Problem 1: In the aikido post, do these statements agree with the text? Answer yes or no for each and quote the deciding words. (a) The writer agrees that uke should feel their whole body is immobilized. (b) The hand switch means going from one hand to no hands to the other hand. (c) During the switch, the opponent's arm is always under control.
Problem 2: List every Japanese aikido term that appears in the aikido post.
Problem 3: Pick up the aikido post after its last sentence and keep writing it.

Source:
Well that's the part that has the debate going on now: "uke should feel as if their whole body is immobilized." Some are saying yes to this, some are saying no way. I'm of the "no way" camp.

Sure, it would be nice; sure a lot of aikidoka feel totally immobilized; sure higher skills allow for greater understandings; etc., but, in my opinion, none of this makes it true that you can pin all of the relative centers from one or a few centers when motion has stopped. If a person is feeling totally immobilized from the yonkyo pin in Shiho nage or the elbow pin in Ikkyo (where you late the arm on the mat at an angle out from the body) then, in my opinion, you are not looking at a greatness of skill in the nage but the presence of a great ignorance on the part of the uke.

To keep things clear: The hand switch I was referring to is not a matter of going from one hand to no hands to the other hand. The switch is more of a replacement - using the yonkyo pin to gain some control, placing the elbow/forearm pin to gain more control, and then removing the yonkyo pin and striking (etc.) with it. At no time are you out of control of the opponent's arm.

Data section:
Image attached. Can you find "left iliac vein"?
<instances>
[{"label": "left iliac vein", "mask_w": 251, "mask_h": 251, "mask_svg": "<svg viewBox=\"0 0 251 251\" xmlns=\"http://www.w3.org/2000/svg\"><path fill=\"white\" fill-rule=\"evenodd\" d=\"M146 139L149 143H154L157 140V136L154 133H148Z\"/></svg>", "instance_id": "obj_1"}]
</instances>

Exercise result 1:
(a) No: "I'm of the "no way" camp."
(b) No: "is not a matter of going from one hand to no hands to the other hand"
(c) Yes: "At no time are you out of control of the opponent's arm."

Exercise result 2: uke, aikidoka, yonkyo, Shiho nage, Ikkyo, nage

Exercise result 3:
Here's some tape of that pin and its transition. This video is part of another thread on how to check the cross-lateral side of uke's body in shiho nage hanmi-handachi, so it doesn't really have any close ups of this pin and the transition. But it's not an novel pin or anything like that - it's in a lot of styles and even in a lot of Aikido dojo, etc. - so I imagine one can see it even if it is not being focused upon in the video. In other words, I imagine it is familiar enough to see it from what is shown:

http://www.senshincenter.com/pages/v...shihonage.html

Last edited by senshincenter : 03-20-2006 at 08:23 PM.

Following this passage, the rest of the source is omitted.